Quality agreements are an integral part of outsourced GMP manufacturing and testing. They define the framework for quality expectations between you and your vendors and the responsibilities necessary to demonstrate drug quality, safety, and efficacy.
In 2016, the FDA issued dozens of 483 observations relating to topics governed by the quality agreement system. Furthermore, in November 2016, the FDA finalized the "Contract Manufacturing Arrangements for Drugs: Quality Agreements Guidance for Industry" document.
Due to this new guidance, you can be sure that your firm's quality agreement will receive increased scrutiny, leaving you vulnerable to the risk of non-compliant GMP products and services if your agreements aren't clear and enforced.
Learning Objectives:
After attending the 75 minute webinar, you will be able to:
- Identify FDA regulations and new guidance regarding quality agreements
- Utilize tips to help you manage quality agreements effectively
- Review the pitfalls to avoid when developing your program
- Organize stakeholders, develop a comprehensive document, and initiate
- Implement oversight steps that keep you compliant and on track towards continuous improvement
Why Should You Attend:
In this session, industry expert Joy McElroy will provide a fundamental overview of what an effective quality agreement program looks like and how to manage it.

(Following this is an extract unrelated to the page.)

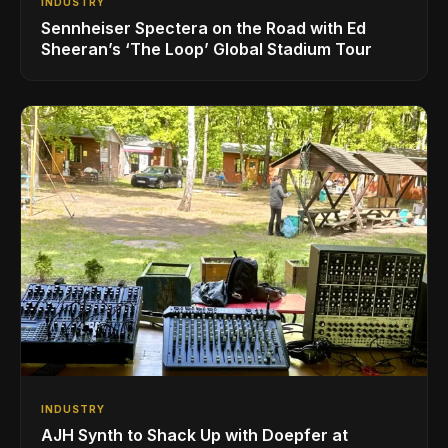
INDUSTRY
Sennheiser Spectera on the Road with Ed
Sheeran’s ‘The Loop’ Global Stadium Tour
INDUSTRY
AJH Synth to Shack Up with Doepfer at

Joy will guide you through a quality agreement framework that may fit into your organization's vendor/supplier qualification program.
This webinar will provide a thorough understanding of the content that is expected in Quality Agreements from a regulatory perspective. Each proposed section of a Quality Agreement is fully analyzed and suggested content is written with the new guidelines taken into consideration.
Topics
- Regulatory requirements for supplier qualification
- Responsibilities of manufactures and suppliers
- The who and what of a good Quality Agreement
- What a Quality Agreement is - and is not
- What is meant by the title owner, contractor, adulterated drug, and the term manufacturing within the guidance?
- Responsibilities of the owner vs. contract facility
- GMP responsibilities
- Best practices for a good quality agreement
- A comparison of the new guidelines from the FDA and the EU
- Documentation requirements and audit trails
Instructor
Joy McElroy
Upon earning a degree in Zoology from North Carolina State University, Joy McElroy made her debut in the pharmaceutical industry in 1992 at Pharmacia & UpJohn performing environmental monitoring and sterility testing. Her hard work allowed her to move into a supervisory role at Abbott Laboratories where she oversaw their quality control lab.
In 1998, Ms. McElroy moved to Wyeth Lederle and worked in quality assurance, performing GMP compliance audits, batch record reviews, and holding annual GMP training for new employees. After working in quality assurance for a few years, she moved into equipment qualification and cleaning validation at Mallinckrodt.
With over 20 years of total experience in the pharmaceutical and biotech industries, Ms. McElroy has gained extensive knowledge of quality assurance, process and cleaning validation, equipment qualification, sterilization, and GMP compliance auditing. Her knowledge, experience, and strong work ethic have made her a highly sought-after engineer in both the pharmaceutical and biotech industries.
In 2013, Ms. McElroy started her own company, Maynard Consulting Company, which provides top engineers, auditors, and validation specialist to pharmaceutical, biotech and medical device clients across the United States, Canada, and the world.